*** Begin section ***

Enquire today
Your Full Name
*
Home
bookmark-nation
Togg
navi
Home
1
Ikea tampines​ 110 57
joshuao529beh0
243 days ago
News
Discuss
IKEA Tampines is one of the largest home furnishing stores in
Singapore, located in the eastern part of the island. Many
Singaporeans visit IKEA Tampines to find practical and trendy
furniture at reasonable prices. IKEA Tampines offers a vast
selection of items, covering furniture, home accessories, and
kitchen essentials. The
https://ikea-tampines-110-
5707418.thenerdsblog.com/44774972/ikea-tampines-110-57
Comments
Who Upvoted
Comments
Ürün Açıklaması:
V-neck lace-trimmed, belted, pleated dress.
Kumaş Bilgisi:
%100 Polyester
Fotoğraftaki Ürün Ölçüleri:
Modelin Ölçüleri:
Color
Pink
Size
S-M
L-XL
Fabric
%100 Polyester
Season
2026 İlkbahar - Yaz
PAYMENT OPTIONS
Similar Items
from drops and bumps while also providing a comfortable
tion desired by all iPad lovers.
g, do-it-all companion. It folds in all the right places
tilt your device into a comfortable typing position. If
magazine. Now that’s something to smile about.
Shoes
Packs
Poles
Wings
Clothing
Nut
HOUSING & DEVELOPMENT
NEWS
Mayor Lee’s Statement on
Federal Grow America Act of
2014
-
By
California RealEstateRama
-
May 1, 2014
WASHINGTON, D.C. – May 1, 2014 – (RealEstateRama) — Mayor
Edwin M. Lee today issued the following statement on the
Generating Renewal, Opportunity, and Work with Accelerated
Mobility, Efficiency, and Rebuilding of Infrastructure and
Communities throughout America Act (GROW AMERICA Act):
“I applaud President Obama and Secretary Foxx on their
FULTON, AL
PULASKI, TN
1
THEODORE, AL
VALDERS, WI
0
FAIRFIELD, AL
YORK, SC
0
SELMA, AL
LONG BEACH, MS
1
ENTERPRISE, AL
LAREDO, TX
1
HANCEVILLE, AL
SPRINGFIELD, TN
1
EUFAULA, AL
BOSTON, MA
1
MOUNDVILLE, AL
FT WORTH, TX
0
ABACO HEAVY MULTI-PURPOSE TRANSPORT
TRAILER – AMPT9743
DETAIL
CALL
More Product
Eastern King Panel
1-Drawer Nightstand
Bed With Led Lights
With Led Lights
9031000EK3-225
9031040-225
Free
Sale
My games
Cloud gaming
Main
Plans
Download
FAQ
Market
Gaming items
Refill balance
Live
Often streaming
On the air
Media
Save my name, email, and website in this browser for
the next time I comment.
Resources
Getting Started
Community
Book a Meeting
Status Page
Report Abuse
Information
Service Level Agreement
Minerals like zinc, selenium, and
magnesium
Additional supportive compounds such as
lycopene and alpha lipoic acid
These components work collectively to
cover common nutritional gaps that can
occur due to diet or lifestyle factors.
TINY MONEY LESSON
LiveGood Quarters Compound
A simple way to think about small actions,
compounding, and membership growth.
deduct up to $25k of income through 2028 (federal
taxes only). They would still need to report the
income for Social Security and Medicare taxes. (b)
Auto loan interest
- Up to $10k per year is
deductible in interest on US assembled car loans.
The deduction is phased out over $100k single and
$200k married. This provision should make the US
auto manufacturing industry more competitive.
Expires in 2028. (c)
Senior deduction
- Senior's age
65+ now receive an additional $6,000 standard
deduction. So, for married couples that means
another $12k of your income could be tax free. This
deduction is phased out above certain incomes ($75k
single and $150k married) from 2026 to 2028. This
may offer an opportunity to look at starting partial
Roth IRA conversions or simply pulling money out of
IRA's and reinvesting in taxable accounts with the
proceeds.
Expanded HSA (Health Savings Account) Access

*** End section ***

> Work item
All that belongs in the answer is the lines from the start of the entries above through the line containing "Communities throughout America", each given exactly.

> Answer space
Enquire today
Your Full Name
*
Home
bookmark-nation
Togg
navi
Home
1
Ikea tampines​ 110 57
joshuao529beh0
243 days ago
News
Discuss
IKEA Tampines is one of the largest home furnishing stores in
Singapore, located in the eastern part of the island. Many
Singaporeans visit IKEA Tampines to find practical and trendy
furniture at reasonable prices. IKEA Tampines offers a vast
selection of items, covering furniture, home accessories, and
kitchen essentials. The
https://ikea-tampines-110-
5707418.thenerdsblog.com/44774972/ikea-tampines-110-57
Comments
Who Upvoted
Comments
Ürün Açıklaması:
V-neck lace-trimmed, belted, pleated dress.
Kumaş Bilgisi:
%100 Polyester
Fotoğraftaki Ürün Ölçüleri:
Modelin Ölçüleri:
Color
Pink
Size
S-M
L-XL
Fabric
%100 Polyester
Season
2026 İlkbahar - Yaz
PAYMENT OPTIONS
Similar Items
from drops and bumps while also providing a comfortable
tion desired by all iPad lovers.
g, do-it-all companion. It folds in all the right places
tilt your device into a comfortable typing position. If
magazine. Now that’s something to smile about.
Shoes
Packs
Poles
Wings
Clothing
Nut
HOUSING & DEVELOPMENT
NEWS
Mayor Lee’s Statement on
Federal Grow America Act of
2014
-
By
California RealEstateRama
-
May 1, 2014
WASHINGTON, D.C. – May 1, 2014 – (RealEstateRama) — Mayor
Edwin M. Lee today issued the following statement on the
Generating Renewal, Opportunity, and Work with Accelerated
Mobility, Efficiency, and Rebuilding of Infrastructure and
Communities throughout America Act (GROW AMERICA Act):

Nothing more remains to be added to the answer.